**Consigne**. Recopiez mot pour mot le passage du texte sur l'empowerment qui commence à « Par Éric Favereau » et se termine à « propre vie (1). ».
---------- Texte fourni
Par Éric Favereau
Empowerment… Voilà un mot anglo-saxon que l’on ne sait trop comment traduire dans l’univers médical : «responsabilisation», «donner le pouvoir», voire «permettre à» ? En matière de lutte contre le sida, l’idée d’empowerment a été utilisée pour les femmes africaines : il s’agissait de mettre au point des stratégies de prévention qui leur donnent les moyens de se défendre, qu’elles aient le pouvoir de dire oui ou non à leur mari. En cancérologie aussi, cette notion a été très utile pour aider à ce que le malade arrive à garder un peu de liberté face à la puissance de la prise en charge médicale. Et voilà que, depuis peu, ce mot est utilisé en psychiatrie. Un livre, recueil de recherches, vient de sortir sur ce thème. Son titre est limpide : Pour des usagers de la psychiatrie acteurs de leur propre vie (1).
--------------------
---------- Données fournies
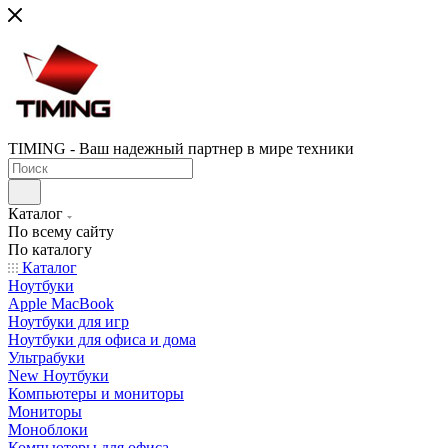
TIMING - Ваш надежный партнер в мире техники
Каталог
По всему сайту
По каталогу
Каталог
Ноутбуки
Apple MacBook
Ноутбуки для игр
Ноутбуки для офиса и дома
Ультрабуки
New Ноутбуки
Компьютеры и мониторы
Мониторы
Моноблоки
Компьютеры для офиса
--------------------
**Réponse ci-dessous**.
Par Éric Favereau
Empowerment… Voilà un mot anglo-saxon que l’on ne sait trop comment traduire dans l’univers médical : «responsabilisation», «donner le pouvoir», voire «permettre à» ? En matière de lutte contre le sida, l’idée d’empowerment a été utilisée pour les femmes africaines : il s’agissait de mettre au point des stratégies de prévention qui leur donnent les moyens de se défendre, qu’elles aient le pouvoir de dire oui ou non à leur mari. En cancérologie aussi, cette notion a été très utile pour aider à ce que le malade arrive à garder un peu de liberté face à la puissance de la prise en charge médicale. Et voilà que, depuis peu, ce mot est utilisé en psychiatrie. Un livre, recueil de recherches, vient de sortir sur ce thème. Son titre est limpide : Pour des usagers de la psychiatrie acteurs de leur propre vie (1).